Zach considers how their burgeoning fame might impact this sense of grassroots creativity. “I think that we’ve always been wary of the music industry and felt attuned to the more insidious side of it all,” he says. “We haven’t flinched in terms of what we’re doing artistically and remained authentic to our own storytelling regardless of how it may be interpreted. But I think reflection is important, and a prerequisite to anyone with any platform before they put something out.”

Having been forced to cancel their international touring plans due to the coronavirus crisis, Crack Cloud have been hard at work making the most of their newfound spare time (“It’s been a blessing in disguise in some ways,” says Zach), exploring the ideas around ‘Pain Olympics’ as fully as possible, and beginning to work on the projects that will follow – which sounds intriguing, even at this early stage.
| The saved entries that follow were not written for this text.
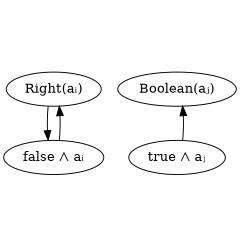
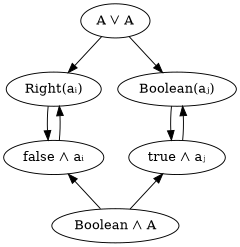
  digraph {
+   n1 [label="A ⋁ A"]
    n2 [label="Right(aᵢ)"]
    n3 [label="Boolean(aⱼ)"]
    n4 [label="false ⋀ aᵢ"]
    n5 [label="true ⋀ aⱼ"]
+   n6 [label="Boolean ⋀ A"]
+   n1 -> n2
+   n1 -> n3
    n2 -> n4
+   n3 -> n5
    n4 -> n2
+   n4 -> n6 [dir=back]
    n5 -> n3
+   n5 -> n6 [dir=back]
  }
“We’ve been working casually but passionately on the next thing,” Zach reveals, casual but passionate being a good summation of the dichotomy at the heart of Crack Cloud. “The idea is to expand on the multimedia aspect of what we do, and present something that’s geared toward children and young adults. It’ll centre on an album narrative but operate more as a theatrical play or story.” However they make that work, it’ll be worthy of attention: this is a special group indeed.